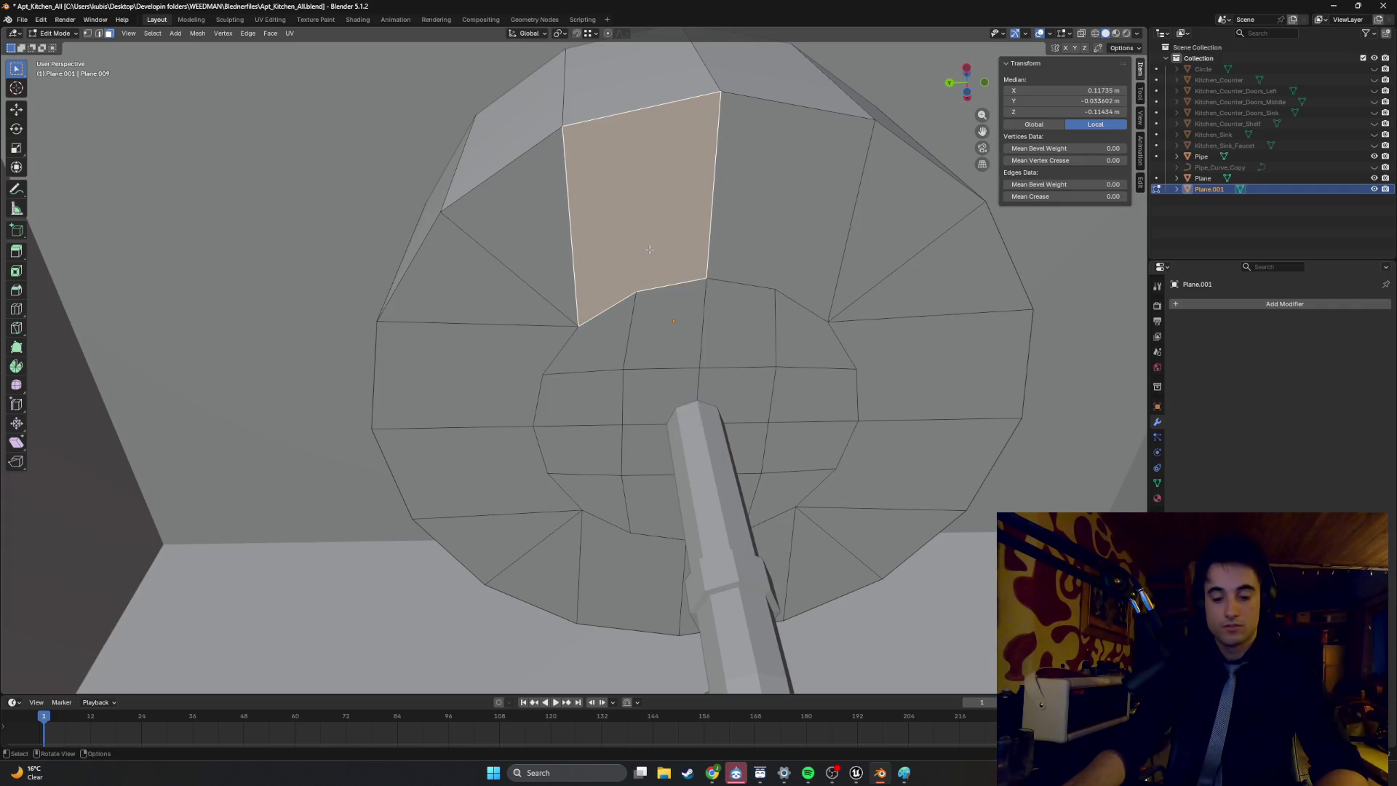
{"action": "key", "text": "ctrl+t"}
{"action": "left_click", "coordinate": [761, 227]}
{"action": "key", "text": "ctrl+t"}
{"action": "left_click", "coordinate": [946, 364]}
{"action": "key", "text": "ctrl+t"}
{"action": "left_click", "coordinate": [914, 475]}
{"action": "key", "text": "ctrl+t"}
{"action": "left_click", "coordinate": [624, 569]}
{"action": "key", "text": "ctrl+t"}
{"action": "mouse_move", "coordinate": [633, 505]}
{"action": "middle_mouse_down"}
{"action": "mouse_move", "coordinate": [646, 433]}
{"action": "mouse_move", "coordinate": [464, 372]}
{"action": "mouse_move", "coordinate": [614, 399]}
{"action": "middle_mouse_up"}
{"action": "left_click", "coordinate": [463, 372]}
{"action": "key", "text": "ctrl+t"}
{"action": "scroll", "coordinate": [613, 399], "scroll_direction": "down", "scroll_amount": 5}
{"action": "key", "text": "alt+a"}
{"action": "middle_click_drag", "start_coordinate": [786, 337], "coordinate": [773, 346]}
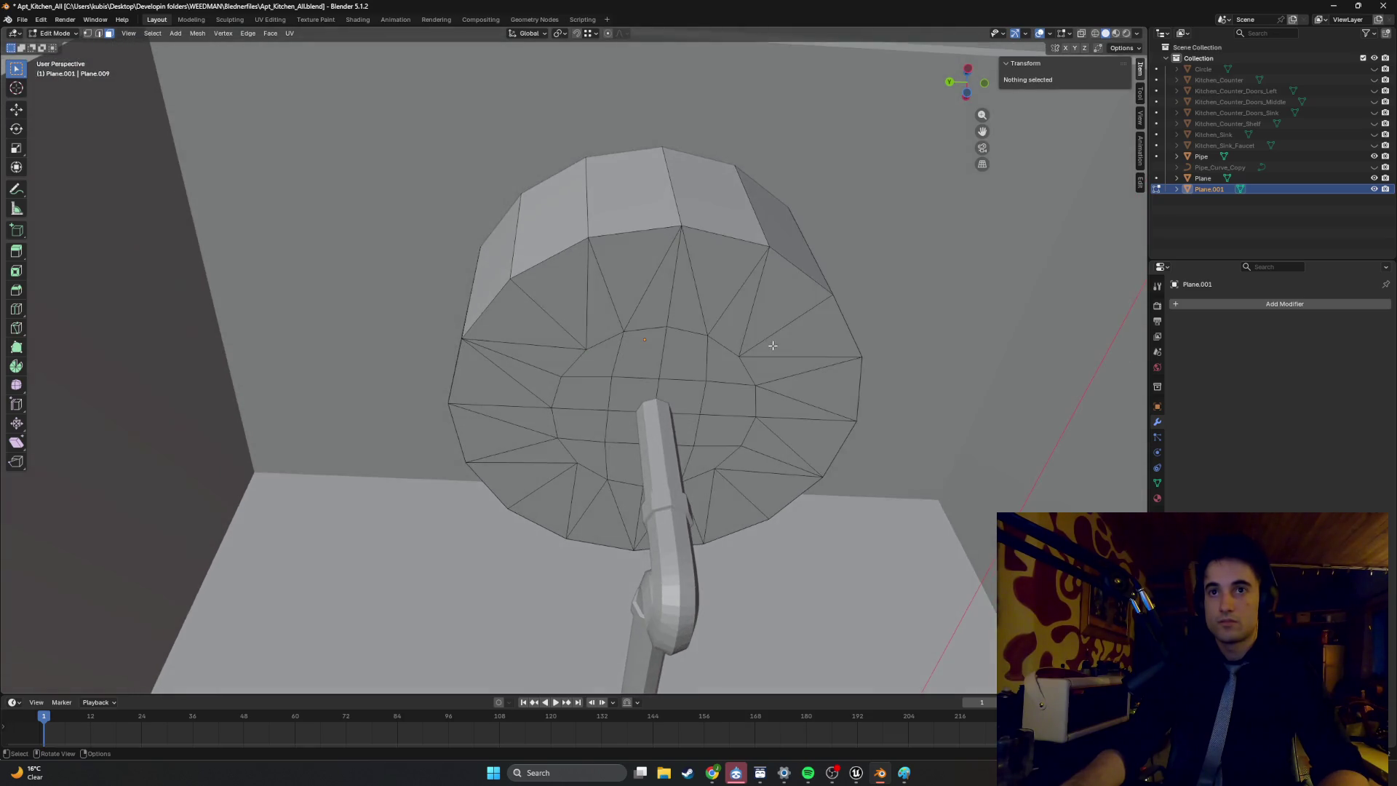
{"action": "mouse_move", "coordinate": [610, 329]}
{"action": "middle_mouse_down"}
{"action": "mouse_move", "coordinate": [604, 294]}
{"action": "mouse_move", "coordinate": [596, 305]}
{"action": "middle_mouse_up"}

*EXERCISE REQUIREMENTS*.
Without including any picture, write out the material above verbatim.

*REPLY*.
{"action": "key", "text": "ctrl+t"}
{"action": "left_click", "coordinate": [761, 227]}
{"action": "key", "text": "ctrl+t"}
{"action": "left_click", "coordinate": [946, 364]}
{"action": "key", "text": "ctrl+t"}
{"action": "left_click", "coordinate": [914, 475]}
{"action": "key", "text": "ctrl+t"}
{"action": "left_click", "coordinate": [624, 569]}
{"action": "key", "text": "ctrl+t"}
{"action": "mouse_move", "coordinate": [633, 505]}
{"action": "middle_mouse_down"}
{"action": "mouse_move", "coordinate": [646, 433]}
{"action": "mouse_move", "coordinate": [464, 372]}
{"action": "mouse_move", "coordinate": [614, 399]}
{"action": "middle_mouse_up"}
{"action": "left_click", "coordinate": [463, 372]}
{"action": "key", "text": "ctrl+t"}
{"action": "scroll", "coordinate": [613, 399], "scroll_direction": "down", "scroll_amount": 5}
{"action": "key", "text": "alt+a"}
{"action": "middle_click_drag", "start_coordinate": [786, 337], "coordinate": [773, 346]}
{"action": "mouse_move", "coordinate": [610, 329]}
{"action": "middle_mouse_down"}
{"action": "mouse_move", "coordinate": [604, 294]}
{"action": "mouse_move", "coordinate": [596, 305]}
{"action": "middle_mouse_up"}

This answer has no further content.